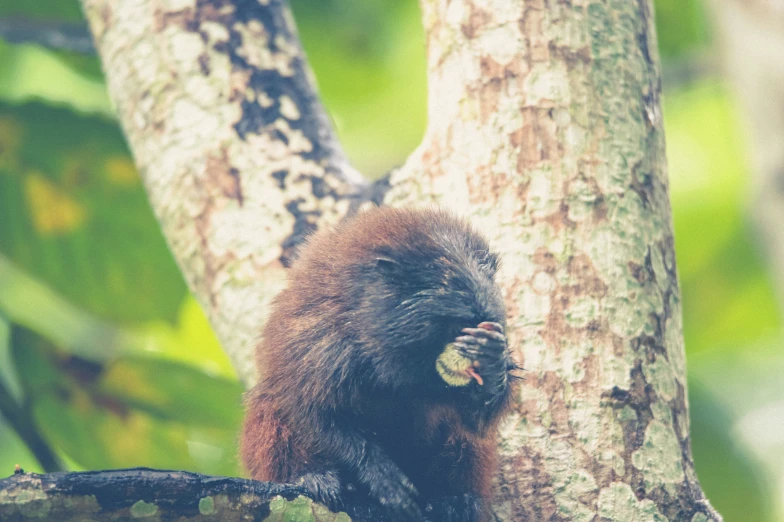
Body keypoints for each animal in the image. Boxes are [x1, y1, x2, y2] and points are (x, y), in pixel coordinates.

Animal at [242, 207, 516, 520]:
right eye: (457, 325)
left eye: (478, 325)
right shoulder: (322, 340)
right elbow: (308, 409)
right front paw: (377, 474)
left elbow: (475, 424)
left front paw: (491, 361)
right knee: (271, 404)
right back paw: (311, 477)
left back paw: (455, 500)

________________________

▸ TASK ITEM:
The answer must be the lines of the entries above, written out exactly from the first through the one with "right front paw: (377, 474)", and no pictures.

▸ OUTPUT OF THE TASK:
Body keypoints for each animal in the image. Boxes are [x1, y1, x2, y2] and points are (x, y), in pixel coordinates.

Animal at [242, 207, 516, 520]:
right eye: (457, 325)
left eye: (478, 325)
right shoulder: (322, 340)
right elbow: (308, 409)
right front paw: (377, 474)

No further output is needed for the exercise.